Mechanical modeling and analysis of direct wafer bonding technology considering the effect of impurity particles

Direct wafer bonding technology has been widely used in the manufacturing of microelectromechanical systems (MEMS). The chip deflection and strain energy can be used to evaluate the bonding quality. Current research assumes that the wafer surface is perfectly clean and neglects the influence of impurities, lacking an analytical model to characterize the effects of external conditions (normal pressure, planarity deviation, impurity particle counts) on key mechanical variables (wafer deflection and strain energy) during the bonding process. In this paper, an analytical method is used to establish a bridge between external conditions and bonding variables.

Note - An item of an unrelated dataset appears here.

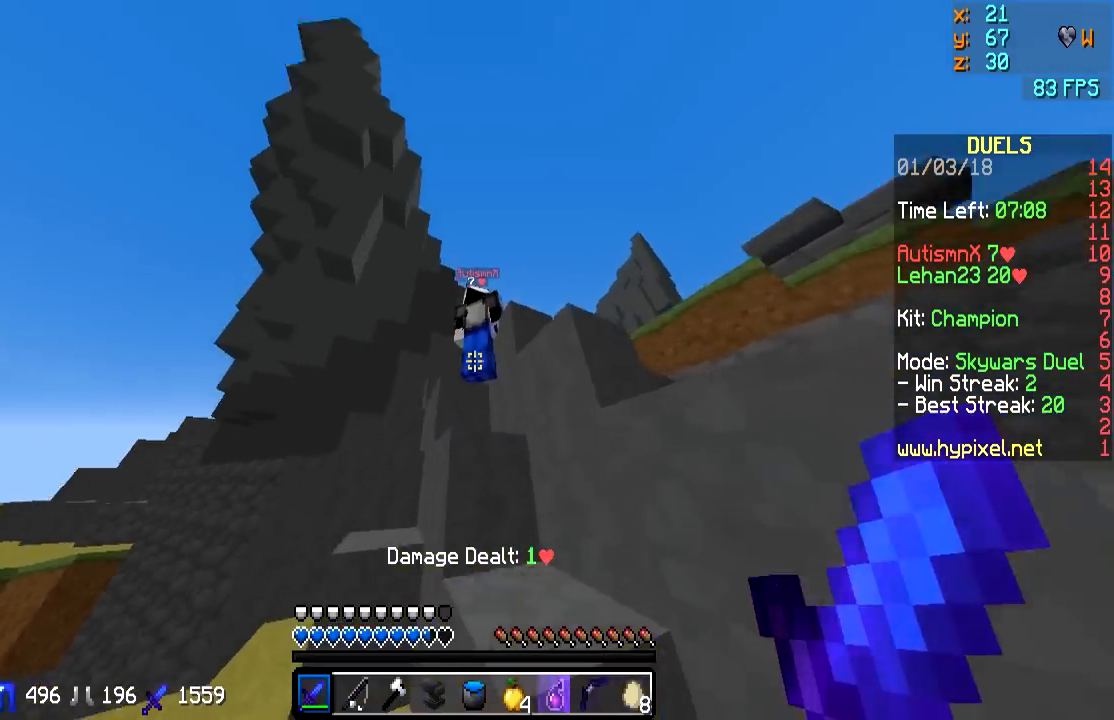
{"keys": ["d", "w"], "mouse": ["left"], "events": [[17, "mouse_left", "up"], [117, "mouse_left", "down"], [167, "d", "down"], [217, "a", "down"], [217, "d", "up"], [217, "mouse_left", "up"], [267, "mouse_left", "down"], [317, "a", "up"], [317, "mouse_left", "up"], [417, "d", "down"], [417, "mouse_left", "down"]]}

A mechanical model of the adhesive process is established, and the relationship between impurity particle count and strain energy is obtained. By considering the bonding pressure, chip geometry, and impurity particle count, analytical expressions for deflection and strain energy are derived, revealing the influence of external conditions and internal geometry on wafer deflection and strain energy. The results show that under certain pressure, the curvature and thickness of the wafer, as well as the impurity particle count, jointly determine the wafer deflection. The wafer deflection and strain energy exhibit nonlinear variations with changes in particle position. The correctness of the proposed model is verified through finite element simulation. This work provides a reference for judging wafer bonding with impurity particles in industrial applications.